- Official poster
- Directed by: Gopalan Manoj
- Written by: Rajesh K. Raman
- Produced by: Sreekumar Pillai
- Starring: Sunny Wayne; Vinutha Lal;
- Cinematography: Noushad Shereef
- Edited by: Ayoob Khan
- Music by: Gopi Sundar
- Production company: Movies Nest Creations
- Release date: 13 February 2015;
- Country: India
- Language: Malayalam

= Saradhi =

Saradhi is a 2015 Indian Malayalam-language action thriller directed by Gopalan Manoj and starring Sunny Wayne and Vinutha Lal.
 This film inspired the Tamil film Sei (2018).

== Plot ==
An ambulance driver receives an unexpected call to transport a deceased body and grieving family members to a distant location. As he embarks on the journey, he discovers that the situation is not as straightforward as it seems. Faced with a dilemma, he must make a decision - to flee or to confront the mysterious circumstances unfolding before him.

==Cast==
- Sunny Wayne as Christy
- Vinutha Lal
- Nedumudi Venu
- Sreenivasan
- Madhupal
- Vishnu G Raghav

==Soundtrack==
Music by Gopi Sunder. In a soundtrack album review, The Times of India stated that "Saaradhi is no extraordinary album but has its musical moments through the first two songs, and the album is worth grabbing".

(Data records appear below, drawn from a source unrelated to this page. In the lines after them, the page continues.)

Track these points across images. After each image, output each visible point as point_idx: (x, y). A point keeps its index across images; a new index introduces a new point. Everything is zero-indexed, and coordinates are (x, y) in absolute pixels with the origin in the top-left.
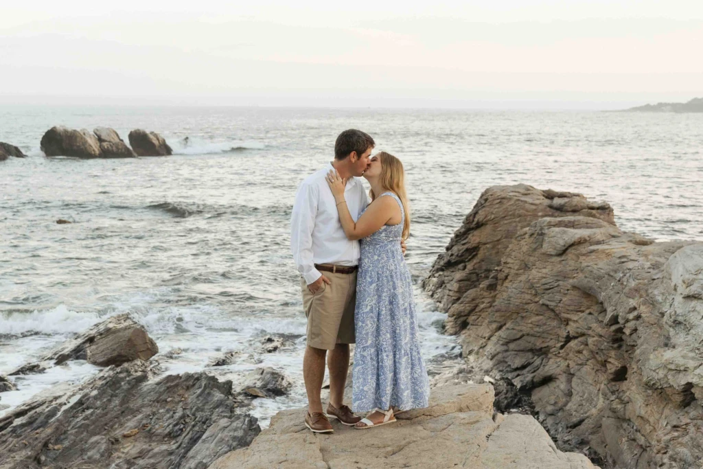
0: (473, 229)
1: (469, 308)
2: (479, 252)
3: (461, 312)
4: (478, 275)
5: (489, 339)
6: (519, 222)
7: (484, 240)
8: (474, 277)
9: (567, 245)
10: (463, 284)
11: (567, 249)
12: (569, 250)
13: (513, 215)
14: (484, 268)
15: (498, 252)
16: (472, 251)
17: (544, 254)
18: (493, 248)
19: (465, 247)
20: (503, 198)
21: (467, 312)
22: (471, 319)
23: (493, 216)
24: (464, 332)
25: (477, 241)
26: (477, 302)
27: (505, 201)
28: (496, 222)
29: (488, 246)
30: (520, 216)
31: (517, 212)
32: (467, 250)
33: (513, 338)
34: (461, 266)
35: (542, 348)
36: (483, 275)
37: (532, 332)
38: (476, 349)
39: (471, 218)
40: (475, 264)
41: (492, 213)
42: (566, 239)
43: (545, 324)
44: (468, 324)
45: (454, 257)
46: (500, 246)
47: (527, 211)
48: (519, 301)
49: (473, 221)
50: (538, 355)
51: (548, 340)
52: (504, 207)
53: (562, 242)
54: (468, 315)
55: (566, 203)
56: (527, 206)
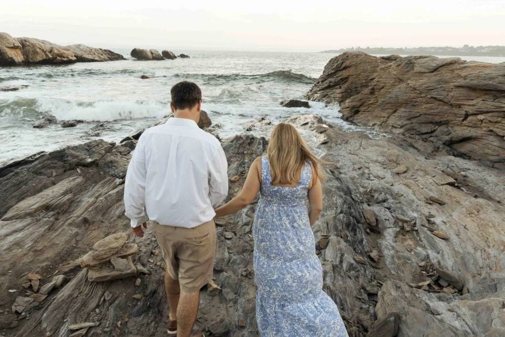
0: (340, 70)
1: (360, 104)
2: (349, 79)
3: (355, 106)
4: (351, 90)
5: (388, 117)
6: (369, 65)
7: (351, 74)
8: (349, 91)
9: (438, 66)
10: (344, 94)
11: (438, 68)
12: (440, 69)
13: (365, 62)
14: (354, 86)
15: (359, 80)
16: (345, 80)
17: (416, 73)
18: (357, 77)
19: (340, 78)
20: (358, 55)
21: (358, 106)
22: (362, 109)
23: (354, 63)
24: (357, 115)
25: (348, 74)
26: (364, 100)
27: (359, 56)
28: (356, 66)
29: (354, 76)
30: (369, 62)
31: (367, 60)
32: (341, 79)
33: (413, 116)
34: (338, 87)
35: (441, 121)
36: (354, 90)
37: (428, 113)
38: (379, 123)
39: (340, 65)
40: (349, 85)
41: (354, 62)
42: (438, 63)
43: (438, 108)
44: (359, 111)
45: (332, 83)
46: (360, 77)
47: (372, 60)
48: (407, 97)
49: (341, 66)
50: (438, 125)
51: (445, 117)
52: (359, 59)
53: (434, 65)
54: (359, 107)
55: (391, 56)
56: (372, 58)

- "Mazhamukile" - Najim Arshad, Mridula Warrier
- "Kuthu Kuthu" - Anuradha Sriram
- "Munne Munne" - Gopi Sunder.

==Reception==
A critic from The Times of India opined that "Despite its inconsistent pace, Saradhi is watchable and can be quite gripping at times. Sunny Wayne as an ambulance driver transporting corpses pulls off an amazing performance in this crime thriller". A critic from Rediff.com wrote that "Saaradhi makes an effort to be different but ends up being a run-of-the-mill affair". A critic from Sify wrote that "The attempt is to present things in a serious way but what this thriller manages is to bore you to death".